The Economy, Stupid

Wall Street’s sudden collapse and the prospect of a global recession have now overshadowed every other issue in this year’s US elections. With less than a month to go, it seems increasingly clear that – barring a remarkable “October surprise” — the  race will become a re-iteration of the 1992 campaign in which Bill Clinton’s staff famously whittled their campaign message down to the slogan “It’s the economy, stupid.” Six out of ten Americans believe that the economy should be the candidates’ top priority, no other issue comes anywhere close.

Tuesday’s presidential debate was a good example of how wide the ramifications of a slowdown in the US economy are likely to be. Many domestic issues quickly led into the candidates’ wider concerns about America’s role on the international stage. Both McCain and Obama explicitly conceded that America’s prosperity, or lack of it, cannot be separated from its ability to act in the wider world. Several of their answers also suggested an inverse proposition: that when America disengages itself from complex problems beyond its shores, the world is likely to become more dangerous and unstable.

The last few days have shown how quickly a loss of confidence in Wall Street can spread to other markets. A year ago, it was conventional wisdom to say that global stock markets had “decoupled”, leaving the major trading blocs less vulnerable to downturns in rival economies. While that may still be technically true, the internationalization of the credit crisis, and the ubiquity of bad investments in the Byzantine financial instruments that fuelled the American housing bubble have clearly shown  how foolish it would be for any country to believe that is can withstand a sharp downturn in the US economy. Up to now Europe has reacted to its crises with a mixture of short-term fixes like nationalisation and increased deposit insurance, but if the crisis deepens this option may disappear. The Financial Times recently reported that there are at least 14 European banks with assets larger than the GDP of the countries that nominally control them. If a handful of these were to be in danger of failing they would require an international rescue effort that could only succeed if America was prepared to be part of the deal.

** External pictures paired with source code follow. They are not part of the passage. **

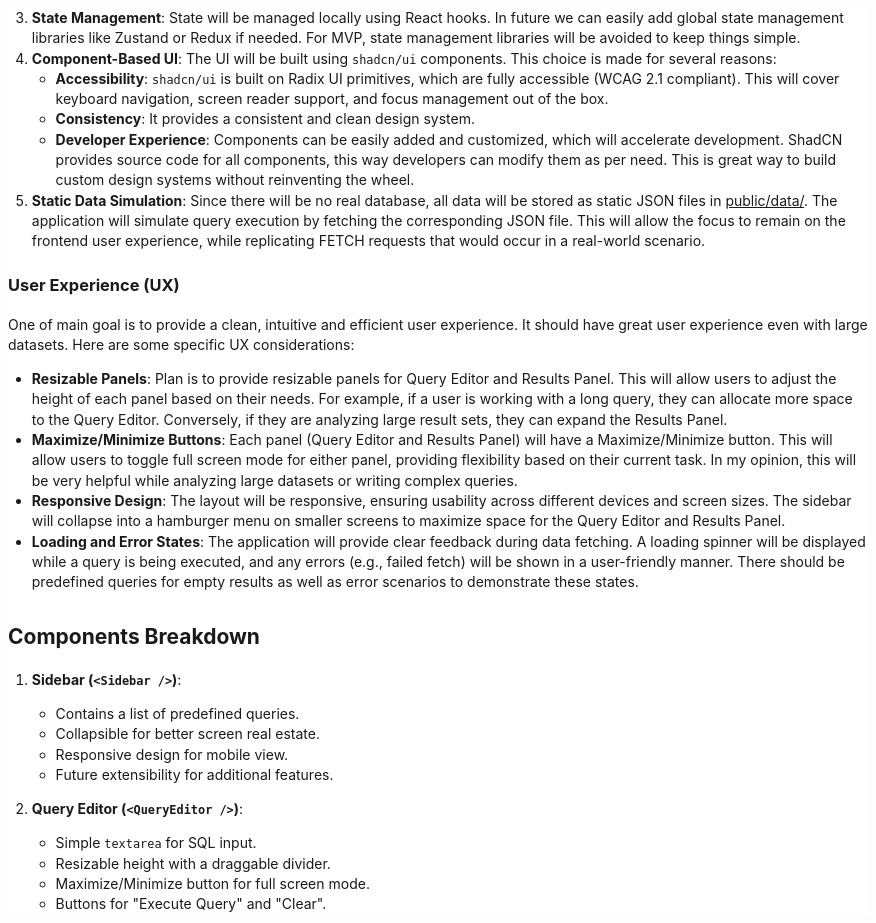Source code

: 3. **State Management**: State will be managed locally using React hooks. In future we can easily add global state management libraries like Zustand or Redux if needed. For MVP, state management libraries will be avoided to keep things simple.
4. **Component-Based UI**: The UI will be built using `shadcn/ui` components. This choice is made for several reasons:
   - **Accessibility**: `shadcn/ui` is built on Radix UI primitives, which are fully accessible (WCAG 2.1 compliant). This will cover keyboard navigation, screen reader support, and focus management out of the box.
   - **Consistency**: It provides a consistent and clean design system.
   - **Developer Experience**: Components can be easily added and customized, which will accelerate development. ShadCN provides source code for all components, this way developers can modify them as per need. This is great way to build custom design systems without reinventing the wheel.
5. **Static Data Simulation**: Since there will be no real database, all data will be stored as static JSON files in [public/data/](/public/data/README.md). The application will simulate query execution by fetching the corresponding JSON file. This will allow the focus to remain on the frontend user experience, while replicating FETCH requests that would occur in a real-world scenario.

### User Experience (UX)

One of main goal is to provide a clean, intuitive and efficient user experience. It should have great user experience even with large datasets. Here are some specific UX considerations:

- **Resizable Panels**: Plan is to provide resizable panels for Query Editor and Results Panel. This will allow users to adjust the height of each panel based on their needs. For example, if a user is working with a long query, they can allocate more space to the Query Editor. Conversely, if they are analyzing large result sets, they can expand the Results Panel.
- **Maximize/Minimize Buttons**: Each panel (Query Editor and Results Panel) will have a Maximize/Minimize button. This will allow users to toggle full screen mode for either panel, providing flexibility based on their current task. In my opinion, this will be very helpful while analyzing large datasets or writing complex queries.
- **Responsive Design**: The layout will be responsive, ensuring usability across different devices and screen sizes. The sidebar will collapse into a hamburger menu on smaller screens to maximize space for the Query Editor and Results Panel.
- **Loading and Error States**: The application will provide clear feedback during data fetching. A loading spinner will be displayed while a query is being executed, and any errors (e.g., failed fetch) will be shown in a user-friendly manner. There should be predefined queries for empty results as well as error scenarios to demonstrate these states.

## Components Breakdown

1. **Sidebar (`<Sidebar />`)**: 
   - Contains a list of predefined queries.
   - Collapsible for better screen real estate.
   - Responsive design for mobile view.
   - Future extensibility for additional features.

2. **Query Editor (`<QueryEditor />`)**:
   - Simple `textarea` for SQL input.
   - Resizable height with a draggable divider.
   - Maximize/Minimize button for full screen mode.
   - Buttons for "Execute Query" and "Clear".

For the Caribbean, the largest and most immediate impact of an American recession will almost certainly be felt in the diminished flow of remittances. In April, Pamela Cox, World Bank vice-president for Latin America and the Caribbean, pointed out that “Remittances … represent about 70 percent of foreign direct investment flows [in Latin America and the Caribbean]. They help poor families increase their savings and keep children in school.” America’s immigrants have been such reliable sources of income for their families abroad that, in several cases, they routinely send home more than their countries receive in international aid. Last year, for example, Latin America and the Caribbean received about $60 billion from remittances. In recent times this figure has been increasing at a healthy clip: the Inter-American Development Bank (IADB) estimates that between 2001 and 2006, remittances from the US to Latin America rose from $15 billion to $45 billion. But the IADB also recently concluded (from a survey of 5,000 immigrants) that the slowdown in the US economy has meant that only half of America’s 19 million Latino immigrants regularly now send home money — compared to almost three-quarters just two years ago. Half of those surveyed also said that they were thinking about returning home, up from one in five in 2001.

Tourism will also suffer. The Caribbean Tourism Organization reports that 65,000 US tourists visited Barbados in the first half of this year and more than 500,000 visited Jamaica between January and May. A steep decline in either number will produce severe economic setbacks. But these now seem inevitable if, as expected, Americans run out of disposable income for their vacations.

For these reasons, the upcoming US election will be the most significant in living memory for many non-Americans. Absent exceptional political skill and a fair amount of luck, the current economic gloom may well constrain the next president to a single term of firefighting rather than the hoped-for eight years of reform and renewal. For whoever is unlucky enough to succeed President Bush will govern in the shadow of an 11 trillion dollar debt and the highest budget deficits for fifty years. The only upside of this sorry state of affairs is that the new president will probably have his hands too full to wreak as much mischief as his predecessor. Extricating the country from its costly foreign wars, overseeing its escape from the labyrinths of “casino capitalism”, and dealing belatedly with the myriad governance failures of the Bush years will leave little time for the small-bore politics which, sadly, has characterised the majority of the political exchange between the two campaigns so far.